▸ **Written task**:
Write out the data below again, replacing every "Castorolie" with "Ricinusolie" and leaving everything else as it is.

====== Data supplied ======

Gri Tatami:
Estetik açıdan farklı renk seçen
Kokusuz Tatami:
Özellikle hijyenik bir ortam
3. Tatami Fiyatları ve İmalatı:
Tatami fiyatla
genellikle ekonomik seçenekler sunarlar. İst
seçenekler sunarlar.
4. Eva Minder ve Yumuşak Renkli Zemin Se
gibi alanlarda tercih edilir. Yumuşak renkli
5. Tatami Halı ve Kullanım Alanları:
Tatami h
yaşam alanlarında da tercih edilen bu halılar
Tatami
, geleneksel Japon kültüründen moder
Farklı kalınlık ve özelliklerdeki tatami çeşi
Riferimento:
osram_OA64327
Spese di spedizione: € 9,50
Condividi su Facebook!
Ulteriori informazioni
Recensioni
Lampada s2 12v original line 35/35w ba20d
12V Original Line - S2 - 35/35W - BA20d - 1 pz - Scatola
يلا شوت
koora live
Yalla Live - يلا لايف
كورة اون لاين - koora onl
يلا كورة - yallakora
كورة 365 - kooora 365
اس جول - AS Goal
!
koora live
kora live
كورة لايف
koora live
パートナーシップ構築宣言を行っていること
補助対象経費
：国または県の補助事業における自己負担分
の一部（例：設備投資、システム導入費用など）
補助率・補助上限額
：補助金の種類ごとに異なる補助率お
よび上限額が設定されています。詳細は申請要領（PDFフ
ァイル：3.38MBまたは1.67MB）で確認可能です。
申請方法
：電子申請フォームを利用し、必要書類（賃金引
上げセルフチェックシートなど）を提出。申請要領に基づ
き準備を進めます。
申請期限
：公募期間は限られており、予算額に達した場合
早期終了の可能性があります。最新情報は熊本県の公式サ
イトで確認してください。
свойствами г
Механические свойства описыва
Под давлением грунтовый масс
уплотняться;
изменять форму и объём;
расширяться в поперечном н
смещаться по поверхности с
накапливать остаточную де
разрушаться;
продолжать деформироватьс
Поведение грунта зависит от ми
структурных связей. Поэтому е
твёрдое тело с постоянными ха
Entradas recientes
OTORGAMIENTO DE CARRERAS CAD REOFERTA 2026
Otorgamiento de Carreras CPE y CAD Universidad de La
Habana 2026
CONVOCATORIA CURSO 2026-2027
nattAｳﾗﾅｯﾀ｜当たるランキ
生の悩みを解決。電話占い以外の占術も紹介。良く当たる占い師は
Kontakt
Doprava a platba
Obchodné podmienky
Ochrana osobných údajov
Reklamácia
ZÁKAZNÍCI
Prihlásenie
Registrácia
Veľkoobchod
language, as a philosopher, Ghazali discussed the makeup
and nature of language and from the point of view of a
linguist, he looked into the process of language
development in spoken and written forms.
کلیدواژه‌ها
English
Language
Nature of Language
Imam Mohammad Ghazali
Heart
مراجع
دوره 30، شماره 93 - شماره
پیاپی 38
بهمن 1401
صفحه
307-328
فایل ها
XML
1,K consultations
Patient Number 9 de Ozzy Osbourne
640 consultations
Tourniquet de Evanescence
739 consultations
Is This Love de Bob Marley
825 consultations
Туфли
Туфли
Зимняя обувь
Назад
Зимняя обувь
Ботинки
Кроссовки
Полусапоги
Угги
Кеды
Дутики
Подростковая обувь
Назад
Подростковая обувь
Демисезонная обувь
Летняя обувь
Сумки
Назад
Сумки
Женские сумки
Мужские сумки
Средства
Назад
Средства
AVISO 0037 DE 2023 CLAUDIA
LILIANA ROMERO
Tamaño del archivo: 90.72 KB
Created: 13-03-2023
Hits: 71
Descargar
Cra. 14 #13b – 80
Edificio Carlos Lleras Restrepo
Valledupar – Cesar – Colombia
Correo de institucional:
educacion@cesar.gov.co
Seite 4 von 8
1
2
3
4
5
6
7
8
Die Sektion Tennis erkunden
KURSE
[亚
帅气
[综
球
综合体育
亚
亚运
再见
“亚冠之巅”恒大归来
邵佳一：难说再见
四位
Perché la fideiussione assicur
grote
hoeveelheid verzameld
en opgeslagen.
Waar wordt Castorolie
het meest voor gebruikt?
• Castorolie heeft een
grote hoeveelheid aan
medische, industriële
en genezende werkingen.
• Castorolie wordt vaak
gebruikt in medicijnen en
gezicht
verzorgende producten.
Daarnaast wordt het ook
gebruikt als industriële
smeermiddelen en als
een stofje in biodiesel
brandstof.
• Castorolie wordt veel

======

▸ **Answer space**:
Gri Tatami:
Estetik açıdan farklı renk seçen
Kokusuz Tatami:
Özellikle hijyenik bir ortam
3. Tatami Fiyatları ve İmalatı:
Tatami fiyatla
genellikle ekonomik seçenekler sunarlar. İst
seçenekler sunarlar.
4. Eva Minder ve Yumuşak Renkli Zemin Se
gibi alanlarda tercih edilir. Yumuşak renkli
5. Tatami Halı ve Kullanım Alanları:
Tatami h
yaşam alanlarında da tercih edilen bu halılar
Tatami
, geleneksel Japon kültüründen moder
Farklı kalınlık ve özelliklerdeki tatami çeşi
Riferimento:
osram_OA64327
Spese di spedizione: € 9,50
Condividi su Facebook!
Ulteriori informazioni
Recensioni
Lampada s2 12v original line 35/35w ba20d
12V Original Line - S2 - 35/35W - BA20d - 1 pz - Scatola
يلا شوت
koora live
Yalla Live - يلا لايف
كورة اون لاين - koora onl
يلا كورة - yallakora
كورة 365 - kooora 365
اس جول - AS Goal
!
koora live
kora live
كورة لايف
koora live
パートナーシップ構築宣言を行っていること
補助対象経費
：国または県の補助事業における自己負担分
の一部（例：設備投資、システム導入費用など）
補助率・補助上限額
：補助金の種類ごとに異なる補助率お
よび上限額が設定されています。詳細は申請要領（PDFフ
ァイル：3.38MBまたは1.67MB）で確認可能です。
申請方法
：電子申請フォームを利用し、必要書類（賃金引
上げセルフチェックシートなど）を提出。申請要領に基づ
き準備を進めます。
申請期限
：公募期間は限られており、予算額に達した場合
早期終了の可能性があります。最新情報は熊本県の公式サ
イトで確認してください。
свойствами г
Механические свойства описыва
Под давлением грунтовый масс
уплотняться;
изменять форму и объём;
расширяться в поперечном н
смещаться по поверхности с
накапливать остаточную де
разрушаться;
продолжать деформироватьс
Поведение грунта зависит от ми
структурных связей. Поэтому е
твёрдое тело с постоянными ха
Entradas recientes
OTORGAMIENTO DE CARRERAS CAD REOFERTA 2026
Otorgamiento de Carreras CPE y CAD Universidad de La
Habana 2026
CONVOCATORIA CURSO 2026-2027
nattAｳﾗﾅｯﾀ｜当たるランキ
生の悩みを解決。電話占い以外の占術も紹介。良く当たる占い師は
Kontakt
Doprava a platba
Obchodné podmienky
Ochrana osobných údajov
Reklamácia
ZÁKAZNÍCI
Prihlásenie
Registrácia
Veľkoobchod
language, as a philosopher, Ghazali discussed the makeup
and nature of language and from the point of view of a
linguist, he looked into the process of language
development in spoken and written forms.
کلیدواژه‌ها
English
Language
Nature of Language
Imam Mohammad Ghazali
Heart
مراجع
دوره 30، شماره 93 - شماره
پیاپی 38
بهمن 1401
صفحه
307-328
فایل ها
XML
1,K consultations
Patient Number 9 de Ozzy Osbourne
640 consultations
Tourniquet de Evanescence
739 consultations
Is This Love de Bob Marley
825 consultations
Туфли
Туфли
Зимняя обувь
Назад
Зимняя обувь
Ботинки
Кроссовки
Полусапоги
Угги
Кеды
Дутики
Подростковая обувь
Назад
Подростковая обувь
Демисезонная обувь
Летняя обувь
Сумки
Назад
Сумки
Женские сумки
Мужские сумки
Средства
Назад
Средства
AVISO 0037 DE 2023 CLAUDIA
LILIANA ROMERO
Tamaño del archivo: 90.72 KB
Created: 13-03-2023
Hits: 71
Descargar
Cra. 14 #13b – 80
Edificio Carlos Lleras Restrepo
Valledupar – Cesar – Colombia
Correo de institucional:
educacion@cesar.gov.co
Seite 4 von 8
1
2
3
4
5
6
7
8
Die Sektion Tennis erkunden
KURSE
[亚
帅气
[综
球
综合体育
亚
亚运
再见
“亚冠之巅”恒大归来
邵佳一：难说再见
四位
Perché la fideiussione assicur
grote
hoeveelheid verzameld
en opgeslagen.
Waar wordt Ricinusolie
het meest voor gebruikt?
• Ricinusolie heeft een
grote hoeveelheid aan
medische, industriële
en genezende werkingen.
• Ricinusolie wordt vaak
gebruikt in medicijnen en
gezicht
verzorgende producten.
Daarnaast wordt het ook
gebruikt als industriële
smeermiddelen en als
een stofje in biodiesel
brandstof.
• Ricinusolie wordt veel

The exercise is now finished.